By Claudie Benjamin
One day in 1982, Patricia Ripley, co-owner of Creative Energy Exercise Studios at 133 West 72nd Street and former manager of the Lotte Berk Method (an Upper East Side exercise salon) stopped in for a bite at Captain Nemo, a seafood restaurant located on West 72nd Street. She had moved to Manhattan in the early 70’s from the Jersey Shore where she had attended Monmouth College, managed nightclubs and worked with Bruce Springsteen in Asbury Park. The manager of Capt. Nemo, Butch Grier worked there since riding his motorcycle up from Tulsa, Oklahoma, and was a stuntman and actor.
Patricia noticed a motorcycle outside the restaurant and asked him “Is that your motorcycle out there?” He answered, “Yes, do you want to take a ride for a couple of days?” Whew! That was almost 40 years ago. They joined forces to build a relationship and a business of studio space rentals. When she split with her partner at the 133 exercise studio space she met a contractor on the street in front of 131 and asked him “what are you building?” He said “rehearsal studios.” She said “What is that?” He asked her what her background was and then offered her a job and a place to teach her classes. When that contractor defaulted on the lease, Patricia and Butch negotiated with the landlord and opened the West 72nd Street Studios in 1987.
They first lived in one of the fourth floor studios and then a second floor studio—they could not afford an apartment. They spent four years cleaning and running the business themselves. Since then, they have built a family business that now engages their son Shayne and his family as well as their daughter Jeannie, who just graduated from Hofstra University.
Back in the 80’s the West Side neighborhood was rough and seedy in spots but filled with artists, musicians and dancers who needed practice space. West 72nd St. Studios continues to serve as a hub for professionals who need practice space larger than their apartments.
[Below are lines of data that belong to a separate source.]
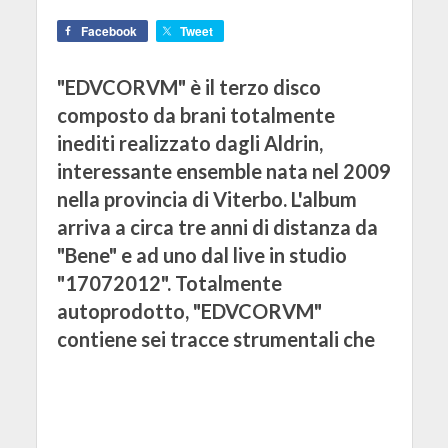
Facebook
Tweet
"EDVCORVM" è il terzo disco
composto da brani totalmente
inediti realizzato dagli Aldrin,
interessante ensemble nata nel 2009
nella provincia di Viterbo. L'album
arriva a circa tre anni di distanza da
"Bene" e ad uno dal live in studio
"17072012". Totalmente
autoprodotto, "EDVCORVM"
contiene sei tracce strumentali che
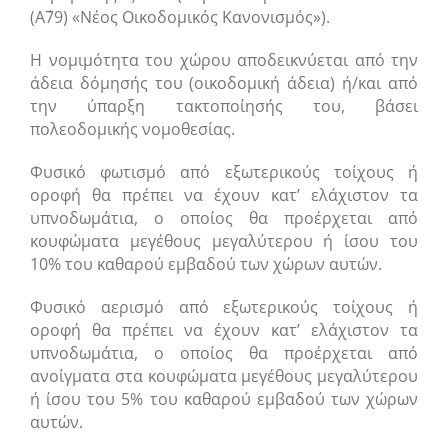
(Α΄79) «Νέος Οικοδομικός Κανονισμός»).
Η νομιμότητα του χώρου αποδεικνύεται από την
άδεια δόμησής του (οικοδομική άδεια) ή/και από
την ύπαρξη τακτοποίησής του, βάσει
πολεοδομικής νομοθεσίας.
Φυσικό φωτισμό από εξωτερικούς τοίχους ή
οροφή θα πρέπει να έχουν κατ’ ελάχιστον τα
υπνοδωμάτια, ο οποίος θα προέρχεται από
κουφώματα μεγέθους μεγαλύτερου ή ίσου του
10% του καθαρού εμβαδού των χώρων αυτών.
Φυσικό αερισμό από εξωτερικούς τοίχους ή
οροφή θα πρέπει να έχουν κατ’ ελάχιστον τα
υπνοδωμάτια, ο οποίος θα προέρχεται από
ανοίγματα στα κουφώματα μεγέθους μεγαλύτερου
ή ίσου του 5% του καθαρού εμβαδού των χώρων
αυτών.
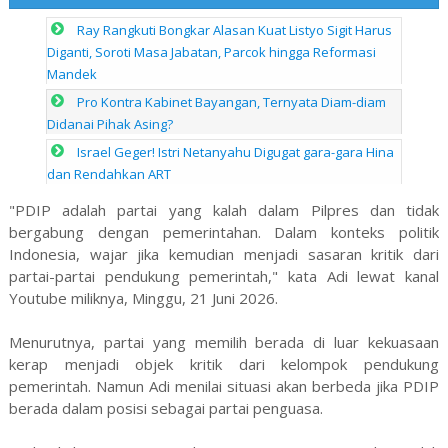
Ray Rangkuti Bongkar Alasan Kuat Listyo Sigit Harus
Diganti, Soroti Masa Jabatan, Parcok hingga Reformasi
Mandek
Pro Kontra Kabinet Bayangan, Ternyata Diam-diam
Didanai Pihak Asing?
Israel Geger! Istri Netanyahu Digugat gara-gara Hina
dan Rendahkan ART
"PDIP adalah partai yang kalah dalam Pilpres dan tidak
bergabung dengan pemerintahan. Dalam konteks politik
Indonesia, wajar jika kemudian menjadi sasaran kritik dari
partai-partai pendukung pemerintah," kata Adi lewat kanal
Youtube miliknya, Minggu, 21 Juni 2026.
Menurutnya, partai yang memilih berada di luar kekuasaan
kerap menjadi objek kritik dari kelompok pendukung
pemerintah. Namun Adi menilai situasi akan berbeda jika PDIP
berada dalam posisi sebagai partai penguasa.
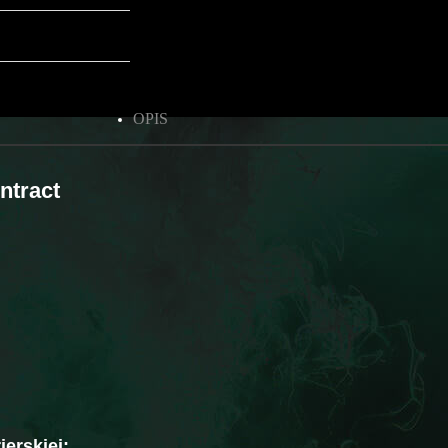
OPIS
ntract
erskiej:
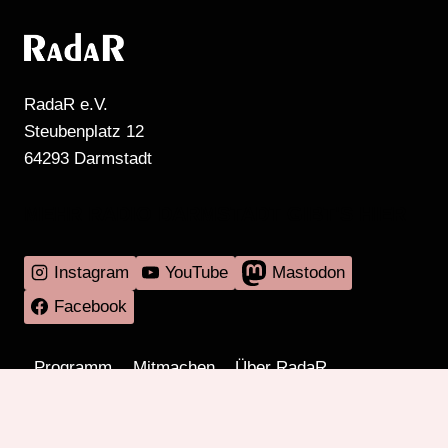
RadaR e.V.
Steubenplatz 12
64293 Darmstadt
MEHR RADIO DARMSTADT GIBT'S HIER
Instagram
YouTube
Mastodon
Facebook
Programm
Mitmachen
Über RadaR
Externes
Kontakt
Impressum & Datenschutz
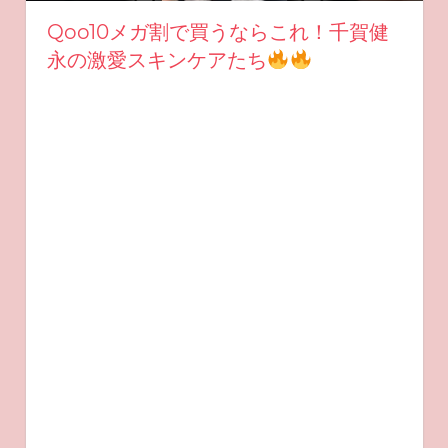
Qoo10メガ割で買うならこれ！千賀健
永の激愛スキンケアたち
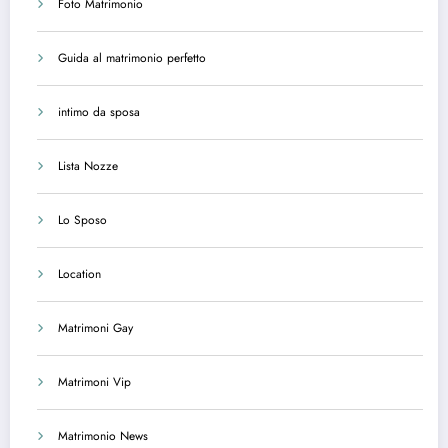
Foto Matrimonio
Guida al matrimonio perfetto
intimo da sposa
Lista Nozze
Lo Sposo
Location
Matrimoni Gay
Matrimoni Vip
Matrimonio News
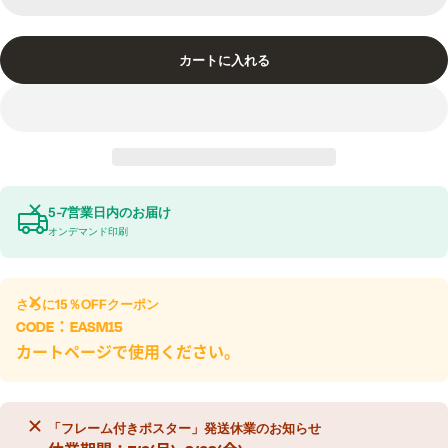
カートに入れる
5-7営業日内のお届け
オンデマンド印刷
さらに
15％OFF
クーポン
CODE：
EASM15
カートページで使用ください。
「フレーム付きポスター」発送休業のお知らせ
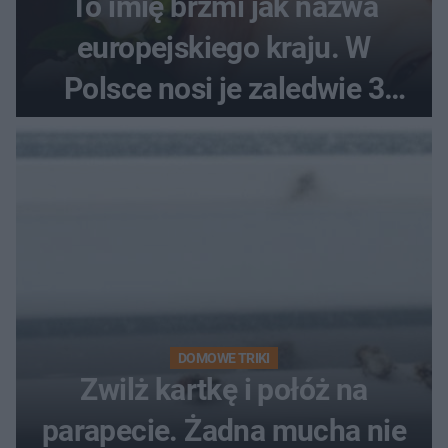
To imię brzmi jak nazwa
europejskiego kraju. W
Polsce nosi je zaledwie 3
kobiety
DOMOWE TRIKI
Zwilż kartkę i połóż na
parapecie. Żadna mucha nie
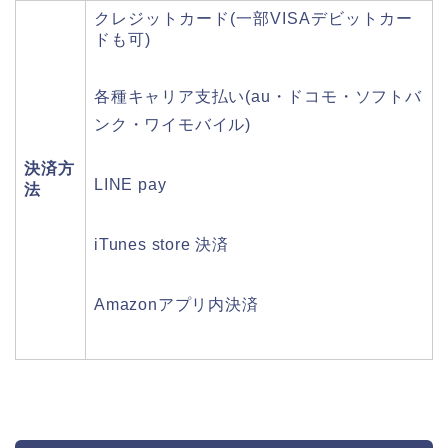
クレジットカード(一部VISAデビットカー
ドも可)
各種キャリア支払い(au・ドコモ・ソフトバ
ンク・ワイモバイル)
決済方
LINE pay
法
iTunes store 決済
Amazonアプリ内決済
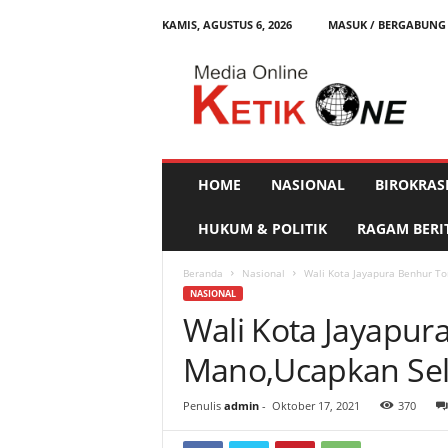
KAMIS, AGUSTUS 6, 2026
MASUK / BERGABUNG
K
e
t
i
k
O
n
HOME
NASIONAL
BIROKRAS
e
HUKUM & POLITIK
RAGAM BERI
Beranda
Nasional
Wali Kota Jayapura Benhur T
NASIONAL
Wali Kota Jayapur
Mano,Ucapkan Sel
Penulis
admin
-
Oktober 17, 2021
370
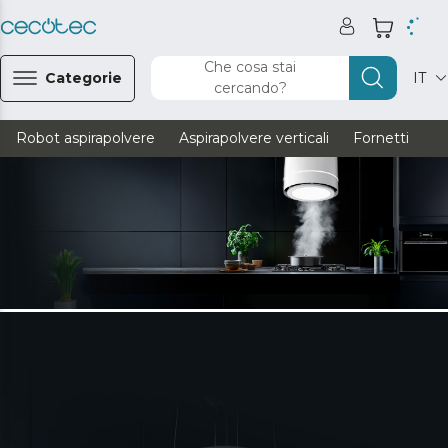
Che cosa stai
Categorie
IT
cercando?
Robot aspirapolvere
Aspirapolvere verticali
Fornetti
Ve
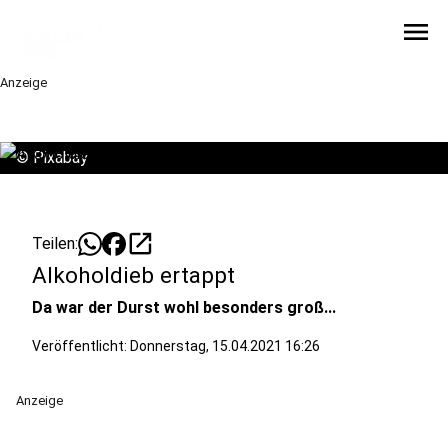
menu
Anzeige
©
Pixabay
open_in_new
Teilen:
Alkoholdieb ertappt
Da war der Durst wohl besonders groß...
Veröffentlicht:
Donnerstag, 15.04.2021 16:26
Anzeige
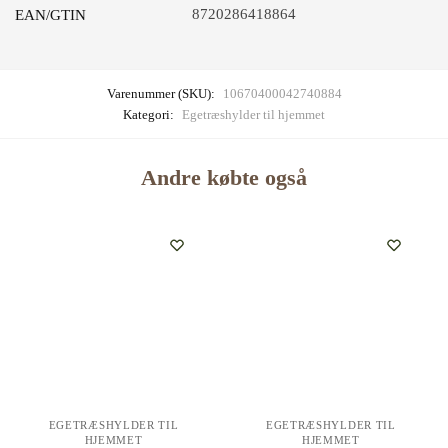
8720286418864
EAN/GTIN
Varenummer (SKU):
10670400042740884
Kategori:
Egetræshylder til hjemmet
Andre købte også
EGETRÆSHYLDER TIL
EGETRÆSHYLDER TIL
HJEMMET
HJEMMET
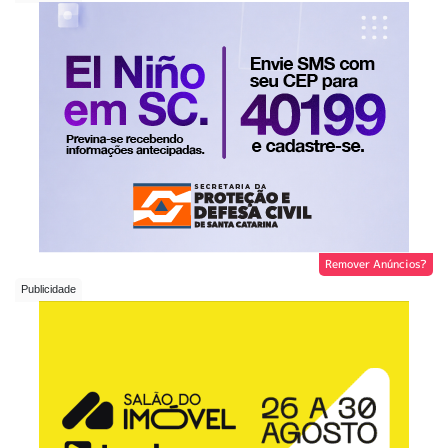
Remover Anúncios?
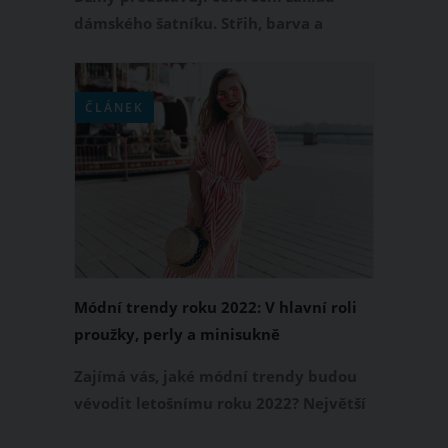
dámského šatníku. Střih, barva a
celkový design těchto kalhot však
pravidelně podléhá módním trendům.
Máte v zásobě několik oblíbených
ČLÁNEK
klasických riflí, které nosíte rok co rok?
I tak zkuste vystoupit ze své komfortní
zóny a pořiďte si několik trendy
kousků. Které džíny tedy vévodí roku
2022?
Módní trendy roku 2022: V hlavní roli
proužky, perly a minisukně
Zajímá vás, jaké módní trendy budou
vévodit letošnímu roku 2022? Největší
hity v oblasti módy se rozhodně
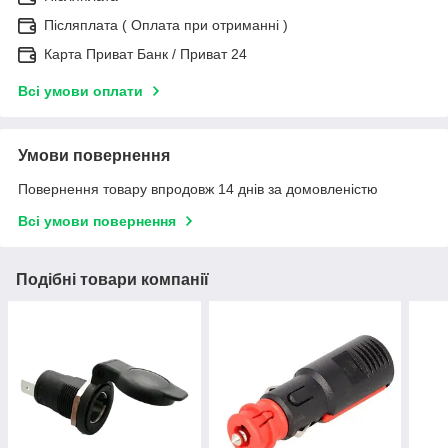
Післяплата ( Оплата при отриманні )
Карта Приват Банк / Приват 24
Всі умови оплати
Умови повернення
Повернення товару впродовж 14 днів за домовленістю
Всі умови повернення
Подібні товари компанії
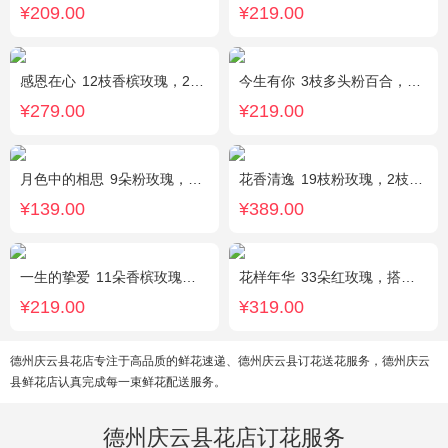
¥209.00
¥219.00
感恩在心
12枝香槟玫瑰，2枝向日葵，搭配白色满天星、尤加利叶
今生有你
3枝多头粉百合，5枝红玫瑰，点缀情人草叶材作成精美的 花瓶花插
¥279.00
¥219.00
月色中的相思
9朵粉玫瑰，配满天星，绿叶
花香清逸
19枝粉玫瑰，2枝粉色乒乓菊，1枝粉色绣球，银叶菊，粉色满天星，绿叶搭配
¥139.00
¥389.00
一生的挚爱
11朵香槟玫瑰，搭配适量叶上黄金，随机赠送一个小熊。
花样年华
33朵红玫瑰，搭配适量石竹梅外围。
¥219.00
¥319.00
德州庆云县花店专注于高品质的鲜花速递、德州庆云县订花送花服务，德州庆云
县鲜花店认真完成每一束鲜花配送服务。
德州庆云县花店订花服务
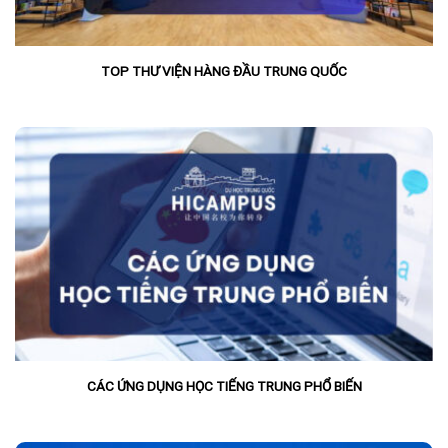
TOP THƯ VIỆN HÀNG ĐẦU TRUNG QUỐC
CÁC ỨNG DỤNG HỌC TIẾNG TRUNG PHỔ BIẾN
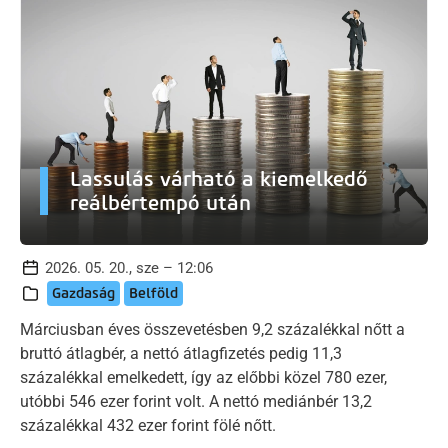
Lassulás várható a kiemelkedő
reálbértempó után
2026. 05. 20., sze – 12:06
Gazdaság
Belföld
Márciusban éves összevetésben 9,2 százalékkal nőtt a
bruttó átlagbér, a nettó átlagfizetés pedig 11,3
százalékkal emelkedett, így az előbbi közel 780 ezer,
utóbbi 546 ezer forint volt. A nettó mediánbér 13,2
százalékkal 432 ezer forint fölé nőtt.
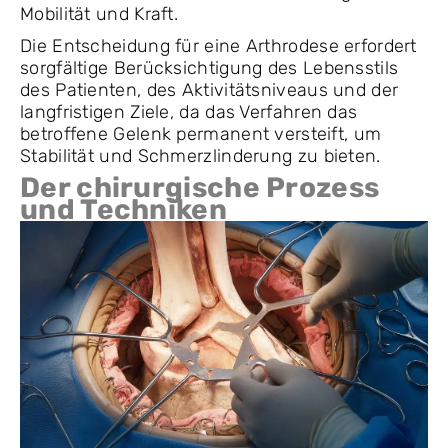
Mobilität und Kraft.
Die Entscheidung für eine Arthrodese erfordert
sorgfältige Berücksichtigung des Lebensstils
des Patienten, des Aktivitätsniveaus und der
langfristigen Ziele, da das Verfahren das
betroffene Gelenk permanent versteift, um
Stabilität und Schmerzlinderung zu bieten.
Der chirurgische Prozess
und Techniken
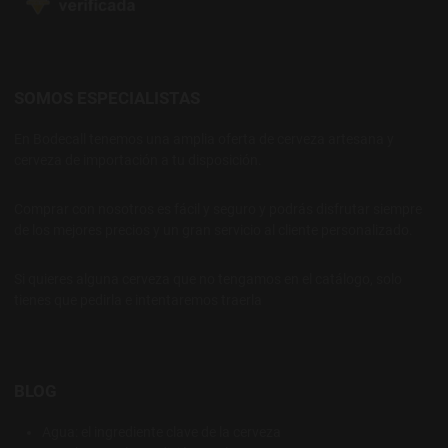
SOMOS ESPECIALISTAS
En Bodecall tenemos una amplia oferta de cerveza artesana y
cerveza de importación a tu disposición.
Comprar con nosotros es fácil y seguro y podrás disfrutar siempre
de los mejores precios y un gran servicio al cliente personalizado.
Si quieres alguna cerveza que no tengamos en el catálogo, solo
tienes que pedirla e intentaremos traerla
BLOG
Agua: el ingrediente clave de la cerveza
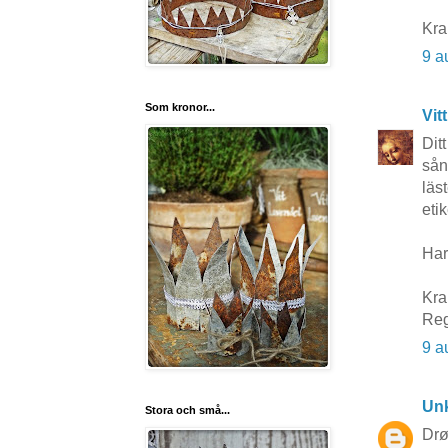
Kra
9 a
Som kronor...
Vit
Dit
sån
läs
etik
Har
Kra
Reg
9 a
Un
Stora och små...
Drø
Over time, a growing number of families moved in who were interested in enrolling their children in arts classes offered by local instructors. Few places were available, but West 72nd Street Studios filled the bill.
Patricia and Butch found their clients kept asking for larger spaces and so in 1990 and 1999, they expanded and decided to use their last names and became Ripley-Grier Studios. Now they have four locations in Manhattan and 92 rental rooms. After 30 years in Manhattan, they decided to raise their daughter in Long Beach, Long Island. So, they moved out and now commute into the city to work.
Ripley-Grier Studios shuttered in March of 2020 but was able to re-open the West 72nd St. Studios in July 2020. On June 1, 2021, they re-opened the last of the four studio locations. Business is slowly returning as Broadway opens and folks are feeling safer coming out. “We tried to retire but with the current challenges we feel we need to get the business rolling again. We provide clean, sanitized and ventilated spaces for our clients to feel safe and welcome.”
Patricia and Butch see themselves as having been active participants in bringing the Upper West Side out of the decades of doldrums that persisted into the 80s. Now again they are proud to be part of the UWS resilience by providing space, a high demand commodity for artists, musicians, dancers and teachers who need professional spaces to hone their talents.